PSMG: Hendricks Brown, Daniel Almirall, Robert Gibbons, Don Hedecker, Carlos Gallo, Naihua Duan
Mixed Up: Modeling for Context
Hendricks Brown, PhD
Northwestern University Feinberg School of Medicine
Daniel Almirall, PhD
University of Michigan
Robert Gibbons, PhD
University of Chicago
Don Hedeker, PhD
University of Chicago, Public Health Sciences
Carlos Gallo, PhD
Northwestern University Feinberg School of Medicine
Naihua Duan, PhD
Columbia University
ABSTRACT:
This presentation provides a background into design and analysis of interventions or implementation strategies that are initially randomized, then afterwards are conducted in group or network settings where the units randomized can no longer be treated as independent. Such designs include individually randomized group assigned trials, where the group context is an active ingredient in delivering one arm of the trial. Also included are implementation trials that involve formal learning collaboratives where the sites interact with one another. A wide variation of such designs occur, including trials with rolling entrances and exits to groups, network based interventions, and so-called rollout trials.
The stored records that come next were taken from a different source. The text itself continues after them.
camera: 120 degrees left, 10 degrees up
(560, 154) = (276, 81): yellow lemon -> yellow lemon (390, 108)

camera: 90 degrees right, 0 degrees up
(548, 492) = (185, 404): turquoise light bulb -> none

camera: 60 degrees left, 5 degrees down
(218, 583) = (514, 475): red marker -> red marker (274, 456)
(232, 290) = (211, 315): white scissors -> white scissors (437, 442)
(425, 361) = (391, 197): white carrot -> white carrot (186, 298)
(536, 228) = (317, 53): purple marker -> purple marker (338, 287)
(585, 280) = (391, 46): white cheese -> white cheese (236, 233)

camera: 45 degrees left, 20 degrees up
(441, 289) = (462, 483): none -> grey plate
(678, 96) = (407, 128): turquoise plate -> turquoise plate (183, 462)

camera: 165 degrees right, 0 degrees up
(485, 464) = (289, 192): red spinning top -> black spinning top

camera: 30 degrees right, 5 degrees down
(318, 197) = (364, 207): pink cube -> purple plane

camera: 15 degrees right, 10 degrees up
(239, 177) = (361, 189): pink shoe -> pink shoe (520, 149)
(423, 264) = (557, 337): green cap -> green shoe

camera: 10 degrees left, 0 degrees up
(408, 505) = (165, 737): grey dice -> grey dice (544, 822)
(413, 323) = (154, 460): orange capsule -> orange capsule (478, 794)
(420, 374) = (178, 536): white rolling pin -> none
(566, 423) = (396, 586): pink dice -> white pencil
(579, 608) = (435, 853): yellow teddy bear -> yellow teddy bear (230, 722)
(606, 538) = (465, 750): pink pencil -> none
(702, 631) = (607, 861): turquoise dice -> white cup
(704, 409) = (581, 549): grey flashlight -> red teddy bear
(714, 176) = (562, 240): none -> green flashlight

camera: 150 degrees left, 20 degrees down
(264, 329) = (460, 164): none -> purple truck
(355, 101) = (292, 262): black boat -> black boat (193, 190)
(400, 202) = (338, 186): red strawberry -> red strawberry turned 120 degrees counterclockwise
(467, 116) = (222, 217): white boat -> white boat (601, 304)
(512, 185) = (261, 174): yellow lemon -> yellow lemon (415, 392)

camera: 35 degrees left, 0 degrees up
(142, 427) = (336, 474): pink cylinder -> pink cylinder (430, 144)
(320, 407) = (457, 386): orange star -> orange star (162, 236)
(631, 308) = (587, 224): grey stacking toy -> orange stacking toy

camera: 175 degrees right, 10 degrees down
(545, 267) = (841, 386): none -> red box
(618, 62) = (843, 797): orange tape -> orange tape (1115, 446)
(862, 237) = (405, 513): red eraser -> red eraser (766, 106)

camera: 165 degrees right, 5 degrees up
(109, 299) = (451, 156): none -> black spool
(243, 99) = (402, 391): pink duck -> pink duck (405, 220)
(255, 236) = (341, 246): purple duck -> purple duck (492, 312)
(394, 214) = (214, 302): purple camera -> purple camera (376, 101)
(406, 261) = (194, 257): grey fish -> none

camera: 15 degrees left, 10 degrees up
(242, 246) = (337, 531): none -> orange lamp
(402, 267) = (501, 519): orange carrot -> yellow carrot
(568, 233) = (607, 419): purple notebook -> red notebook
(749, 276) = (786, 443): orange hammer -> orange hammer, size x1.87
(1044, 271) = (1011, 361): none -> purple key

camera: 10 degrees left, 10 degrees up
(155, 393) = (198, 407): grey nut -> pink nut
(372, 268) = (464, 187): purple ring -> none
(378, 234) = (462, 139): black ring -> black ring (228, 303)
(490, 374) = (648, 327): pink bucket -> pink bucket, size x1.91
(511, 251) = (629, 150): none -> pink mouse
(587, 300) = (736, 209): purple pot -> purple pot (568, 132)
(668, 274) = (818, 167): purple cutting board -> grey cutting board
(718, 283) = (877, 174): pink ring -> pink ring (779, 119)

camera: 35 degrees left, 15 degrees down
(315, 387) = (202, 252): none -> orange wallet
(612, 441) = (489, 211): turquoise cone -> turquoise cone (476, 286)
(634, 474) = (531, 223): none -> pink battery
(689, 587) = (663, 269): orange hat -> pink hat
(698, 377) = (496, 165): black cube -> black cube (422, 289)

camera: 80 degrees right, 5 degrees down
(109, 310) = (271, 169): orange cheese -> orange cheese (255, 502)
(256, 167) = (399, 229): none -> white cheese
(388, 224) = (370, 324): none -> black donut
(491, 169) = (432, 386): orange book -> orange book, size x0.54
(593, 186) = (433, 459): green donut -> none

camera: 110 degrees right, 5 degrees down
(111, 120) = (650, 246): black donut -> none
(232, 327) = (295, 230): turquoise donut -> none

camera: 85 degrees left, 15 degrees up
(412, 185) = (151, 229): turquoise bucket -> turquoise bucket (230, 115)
It is important to take into account such non-independence in analysis, because otherwise the critical values ordinarily used in test statistics are too small and therefore erroneously finding significance more often than they should. Examples are given in multiple contexts, and appropriate statistical procedures are given. To increase appropriate statistical testing, we provide tools to conduct such analyses across different statistical platforms. A shiny R program that accounts for some of these procedures is demonstrated.